## Material to process
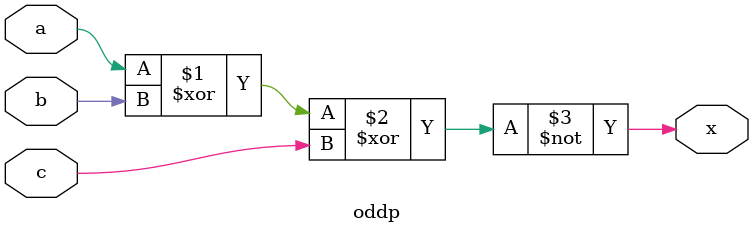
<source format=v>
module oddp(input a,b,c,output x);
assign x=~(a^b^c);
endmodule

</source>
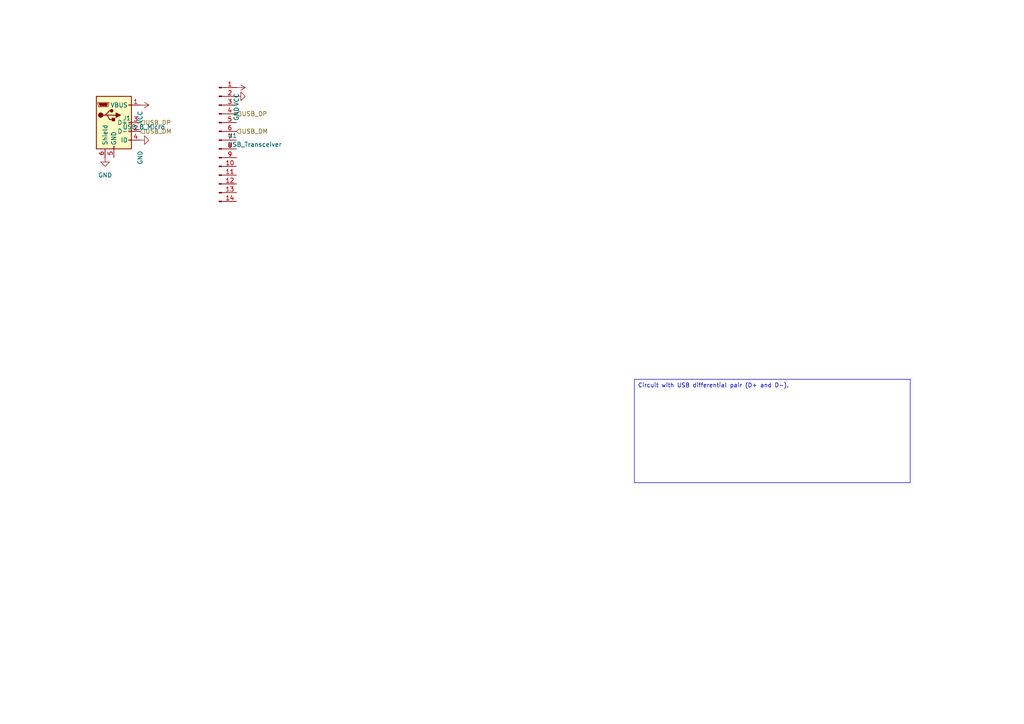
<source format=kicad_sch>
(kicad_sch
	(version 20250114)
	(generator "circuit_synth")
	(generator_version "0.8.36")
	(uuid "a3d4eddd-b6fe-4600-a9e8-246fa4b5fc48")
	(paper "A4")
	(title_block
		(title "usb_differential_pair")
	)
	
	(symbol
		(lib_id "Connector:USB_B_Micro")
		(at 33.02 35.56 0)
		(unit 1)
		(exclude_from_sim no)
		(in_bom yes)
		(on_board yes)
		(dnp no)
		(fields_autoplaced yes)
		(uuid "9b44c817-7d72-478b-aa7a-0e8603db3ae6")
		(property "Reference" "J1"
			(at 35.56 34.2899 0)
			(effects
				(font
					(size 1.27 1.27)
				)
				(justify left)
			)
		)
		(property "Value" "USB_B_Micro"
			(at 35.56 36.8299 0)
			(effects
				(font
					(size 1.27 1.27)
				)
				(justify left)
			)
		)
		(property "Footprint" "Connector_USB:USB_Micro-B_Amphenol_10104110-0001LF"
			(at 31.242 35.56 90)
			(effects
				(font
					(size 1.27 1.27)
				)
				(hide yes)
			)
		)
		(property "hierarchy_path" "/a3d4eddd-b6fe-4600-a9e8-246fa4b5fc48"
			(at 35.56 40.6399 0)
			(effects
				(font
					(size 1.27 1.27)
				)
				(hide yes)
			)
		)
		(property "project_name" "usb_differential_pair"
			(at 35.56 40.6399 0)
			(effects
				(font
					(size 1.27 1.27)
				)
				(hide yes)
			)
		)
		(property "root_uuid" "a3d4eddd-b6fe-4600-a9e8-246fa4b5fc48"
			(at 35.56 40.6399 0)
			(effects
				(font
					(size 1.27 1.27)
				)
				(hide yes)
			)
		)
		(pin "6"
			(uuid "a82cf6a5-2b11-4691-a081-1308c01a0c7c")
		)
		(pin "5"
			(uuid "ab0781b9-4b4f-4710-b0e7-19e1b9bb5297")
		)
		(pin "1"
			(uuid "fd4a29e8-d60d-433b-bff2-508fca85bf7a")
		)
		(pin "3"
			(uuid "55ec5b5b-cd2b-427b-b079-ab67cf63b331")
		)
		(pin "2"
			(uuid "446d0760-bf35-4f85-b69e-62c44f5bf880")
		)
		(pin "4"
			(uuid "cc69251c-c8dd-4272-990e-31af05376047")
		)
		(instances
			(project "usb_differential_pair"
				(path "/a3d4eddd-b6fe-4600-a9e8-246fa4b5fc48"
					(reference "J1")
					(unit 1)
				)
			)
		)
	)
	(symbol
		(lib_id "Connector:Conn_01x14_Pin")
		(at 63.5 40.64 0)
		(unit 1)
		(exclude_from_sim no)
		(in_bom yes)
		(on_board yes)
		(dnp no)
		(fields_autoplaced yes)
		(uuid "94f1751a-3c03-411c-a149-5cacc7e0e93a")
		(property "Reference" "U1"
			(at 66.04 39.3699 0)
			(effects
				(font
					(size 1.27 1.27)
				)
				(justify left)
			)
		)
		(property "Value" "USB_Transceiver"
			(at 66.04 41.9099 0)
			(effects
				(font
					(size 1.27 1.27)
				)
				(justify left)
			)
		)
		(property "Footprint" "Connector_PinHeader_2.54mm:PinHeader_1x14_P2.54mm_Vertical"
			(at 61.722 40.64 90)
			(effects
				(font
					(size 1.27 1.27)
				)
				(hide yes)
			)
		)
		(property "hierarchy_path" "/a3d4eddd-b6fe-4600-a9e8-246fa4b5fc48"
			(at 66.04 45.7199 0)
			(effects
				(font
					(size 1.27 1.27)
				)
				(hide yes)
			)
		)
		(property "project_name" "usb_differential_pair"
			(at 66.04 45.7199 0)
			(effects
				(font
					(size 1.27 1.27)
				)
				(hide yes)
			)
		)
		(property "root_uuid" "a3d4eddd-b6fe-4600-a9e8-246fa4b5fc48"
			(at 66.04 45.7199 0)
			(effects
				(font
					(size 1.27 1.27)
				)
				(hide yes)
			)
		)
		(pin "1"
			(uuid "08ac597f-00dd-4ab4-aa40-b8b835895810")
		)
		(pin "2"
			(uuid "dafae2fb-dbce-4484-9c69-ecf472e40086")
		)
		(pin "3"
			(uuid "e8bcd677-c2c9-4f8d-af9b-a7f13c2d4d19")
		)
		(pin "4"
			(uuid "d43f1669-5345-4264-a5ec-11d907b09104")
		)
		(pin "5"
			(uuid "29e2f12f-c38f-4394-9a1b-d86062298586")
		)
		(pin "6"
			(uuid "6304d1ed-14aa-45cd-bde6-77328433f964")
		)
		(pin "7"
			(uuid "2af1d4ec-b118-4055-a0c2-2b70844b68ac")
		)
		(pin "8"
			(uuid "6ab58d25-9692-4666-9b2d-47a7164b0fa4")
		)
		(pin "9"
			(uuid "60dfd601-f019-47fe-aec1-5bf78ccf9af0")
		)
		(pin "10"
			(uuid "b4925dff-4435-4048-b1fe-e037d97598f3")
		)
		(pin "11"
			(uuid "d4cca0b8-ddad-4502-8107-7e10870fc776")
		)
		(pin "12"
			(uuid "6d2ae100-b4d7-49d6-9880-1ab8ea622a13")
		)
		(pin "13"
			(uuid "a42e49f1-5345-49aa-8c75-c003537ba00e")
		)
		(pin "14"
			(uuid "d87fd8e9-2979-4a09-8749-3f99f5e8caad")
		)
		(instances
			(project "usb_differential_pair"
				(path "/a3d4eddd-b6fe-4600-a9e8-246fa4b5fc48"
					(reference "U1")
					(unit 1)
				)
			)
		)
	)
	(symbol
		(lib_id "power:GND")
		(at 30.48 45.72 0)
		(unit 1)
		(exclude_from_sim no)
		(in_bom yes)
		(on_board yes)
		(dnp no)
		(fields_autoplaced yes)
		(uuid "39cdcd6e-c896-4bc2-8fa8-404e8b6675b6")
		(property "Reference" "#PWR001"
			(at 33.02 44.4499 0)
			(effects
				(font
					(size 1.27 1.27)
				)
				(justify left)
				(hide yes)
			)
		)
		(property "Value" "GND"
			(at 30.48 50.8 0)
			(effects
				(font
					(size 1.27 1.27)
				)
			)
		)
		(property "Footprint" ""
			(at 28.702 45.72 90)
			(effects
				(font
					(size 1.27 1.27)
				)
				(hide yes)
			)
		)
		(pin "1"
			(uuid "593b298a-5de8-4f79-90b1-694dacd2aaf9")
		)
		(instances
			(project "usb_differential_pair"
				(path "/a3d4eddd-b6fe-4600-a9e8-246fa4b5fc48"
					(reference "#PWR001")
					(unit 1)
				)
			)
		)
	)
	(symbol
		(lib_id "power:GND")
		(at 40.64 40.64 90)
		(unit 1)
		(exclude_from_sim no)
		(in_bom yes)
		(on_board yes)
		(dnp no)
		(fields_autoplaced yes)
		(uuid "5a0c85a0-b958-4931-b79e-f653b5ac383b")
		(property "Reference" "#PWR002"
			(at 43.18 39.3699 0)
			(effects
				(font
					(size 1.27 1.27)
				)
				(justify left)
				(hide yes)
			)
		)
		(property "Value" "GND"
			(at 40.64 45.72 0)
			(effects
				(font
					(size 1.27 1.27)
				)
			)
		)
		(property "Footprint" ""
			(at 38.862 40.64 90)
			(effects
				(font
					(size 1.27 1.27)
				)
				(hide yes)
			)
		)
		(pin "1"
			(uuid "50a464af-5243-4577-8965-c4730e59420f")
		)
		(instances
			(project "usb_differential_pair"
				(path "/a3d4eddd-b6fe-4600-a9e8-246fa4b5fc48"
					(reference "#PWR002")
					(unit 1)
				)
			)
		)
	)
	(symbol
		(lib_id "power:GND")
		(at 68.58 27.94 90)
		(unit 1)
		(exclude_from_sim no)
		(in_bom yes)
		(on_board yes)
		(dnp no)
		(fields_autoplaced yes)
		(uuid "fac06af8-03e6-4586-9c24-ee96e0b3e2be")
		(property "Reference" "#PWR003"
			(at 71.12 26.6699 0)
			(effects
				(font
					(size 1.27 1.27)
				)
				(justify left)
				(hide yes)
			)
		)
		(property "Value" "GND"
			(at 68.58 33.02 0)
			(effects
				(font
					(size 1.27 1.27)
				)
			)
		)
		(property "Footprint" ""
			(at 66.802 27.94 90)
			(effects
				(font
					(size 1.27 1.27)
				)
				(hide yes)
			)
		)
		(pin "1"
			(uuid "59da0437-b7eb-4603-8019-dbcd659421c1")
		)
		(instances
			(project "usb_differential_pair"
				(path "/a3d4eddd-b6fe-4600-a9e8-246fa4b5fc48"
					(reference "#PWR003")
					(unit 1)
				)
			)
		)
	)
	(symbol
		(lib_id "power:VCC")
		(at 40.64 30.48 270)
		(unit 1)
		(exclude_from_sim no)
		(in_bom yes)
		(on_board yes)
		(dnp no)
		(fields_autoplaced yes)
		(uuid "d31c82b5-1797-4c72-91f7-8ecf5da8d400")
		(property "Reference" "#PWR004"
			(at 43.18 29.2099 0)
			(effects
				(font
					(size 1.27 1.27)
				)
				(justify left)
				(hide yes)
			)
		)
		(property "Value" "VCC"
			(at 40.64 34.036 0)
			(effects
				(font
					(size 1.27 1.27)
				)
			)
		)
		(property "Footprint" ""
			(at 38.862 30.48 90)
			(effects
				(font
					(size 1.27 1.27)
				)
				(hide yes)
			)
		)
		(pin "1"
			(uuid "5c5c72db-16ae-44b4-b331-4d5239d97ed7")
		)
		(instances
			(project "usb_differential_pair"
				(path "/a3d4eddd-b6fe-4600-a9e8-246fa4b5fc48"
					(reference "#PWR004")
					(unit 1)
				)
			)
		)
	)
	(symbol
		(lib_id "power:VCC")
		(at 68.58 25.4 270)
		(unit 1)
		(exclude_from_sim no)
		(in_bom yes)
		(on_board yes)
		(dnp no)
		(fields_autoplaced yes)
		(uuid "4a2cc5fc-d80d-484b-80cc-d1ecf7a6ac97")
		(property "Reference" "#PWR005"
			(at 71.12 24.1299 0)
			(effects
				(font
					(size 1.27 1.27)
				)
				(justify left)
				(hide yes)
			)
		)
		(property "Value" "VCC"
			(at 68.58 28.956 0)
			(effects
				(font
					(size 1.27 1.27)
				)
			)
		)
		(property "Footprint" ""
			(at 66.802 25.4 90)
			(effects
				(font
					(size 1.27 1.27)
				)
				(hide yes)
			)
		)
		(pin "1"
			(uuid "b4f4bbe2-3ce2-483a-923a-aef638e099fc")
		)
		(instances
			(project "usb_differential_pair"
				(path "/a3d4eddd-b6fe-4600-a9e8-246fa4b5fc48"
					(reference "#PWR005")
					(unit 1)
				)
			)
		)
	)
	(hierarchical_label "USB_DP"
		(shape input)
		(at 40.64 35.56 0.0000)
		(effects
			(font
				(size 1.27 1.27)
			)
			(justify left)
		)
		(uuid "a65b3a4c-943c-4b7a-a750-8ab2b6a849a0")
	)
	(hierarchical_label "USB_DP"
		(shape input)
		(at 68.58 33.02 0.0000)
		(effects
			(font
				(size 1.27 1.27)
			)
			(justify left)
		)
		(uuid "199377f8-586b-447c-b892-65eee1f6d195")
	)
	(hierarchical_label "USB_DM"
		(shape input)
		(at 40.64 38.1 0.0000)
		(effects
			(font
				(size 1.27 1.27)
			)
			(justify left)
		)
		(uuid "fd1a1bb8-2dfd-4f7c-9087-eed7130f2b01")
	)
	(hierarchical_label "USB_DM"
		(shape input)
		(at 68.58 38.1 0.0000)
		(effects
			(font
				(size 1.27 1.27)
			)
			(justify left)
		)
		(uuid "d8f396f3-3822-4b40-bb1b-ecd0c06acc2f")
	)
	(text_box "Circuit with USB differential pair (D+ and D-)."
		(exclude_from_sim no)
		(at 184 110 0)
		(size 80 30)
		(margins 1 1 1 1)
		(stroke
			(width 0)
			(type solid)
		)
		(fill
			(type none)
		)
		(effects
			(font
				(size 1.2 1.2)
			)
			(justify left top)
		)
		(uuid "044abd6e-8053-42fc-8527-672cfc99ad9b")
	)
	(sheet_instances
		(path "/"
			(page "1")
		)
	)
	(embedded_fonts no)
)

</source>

## Required work
How many lines in the records above contain the word "source"? Answer with the number only.

## Written answer
4